WHAT THIS TASK INVOLVES:
Could the data below be retyped exactly, without its pictures?
━━ MATERIAL FOR THE TASK ━━
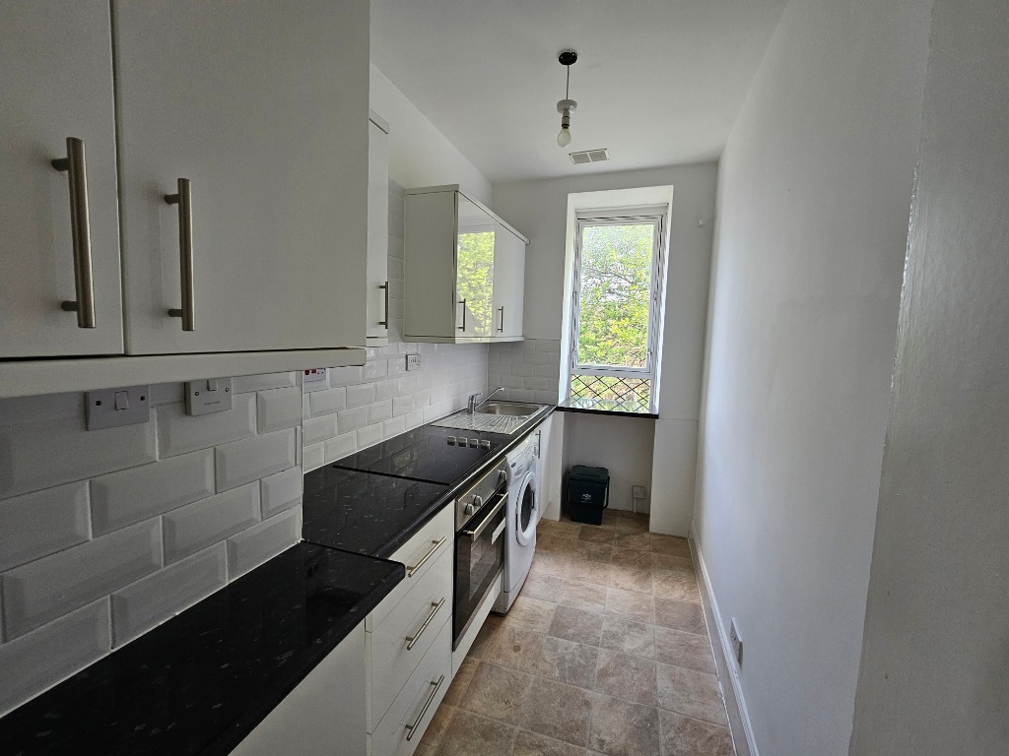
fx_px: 379
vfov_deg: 89.9
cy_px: 378
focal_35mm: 13
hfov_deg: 106.2
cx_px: 504
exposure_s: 1/50
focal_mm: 2.2
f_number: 2.2
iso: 100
━━━
EXPECTED ANSWER:
fx_px: 379
vfov_deg: 89.9
cy_px: 378
focal_35mm: 13
hfov_deg: 106.2
cx_px: 504
exposure_s: 1/50
focal_mm: 2.2
f_number: 2.2
iso: 100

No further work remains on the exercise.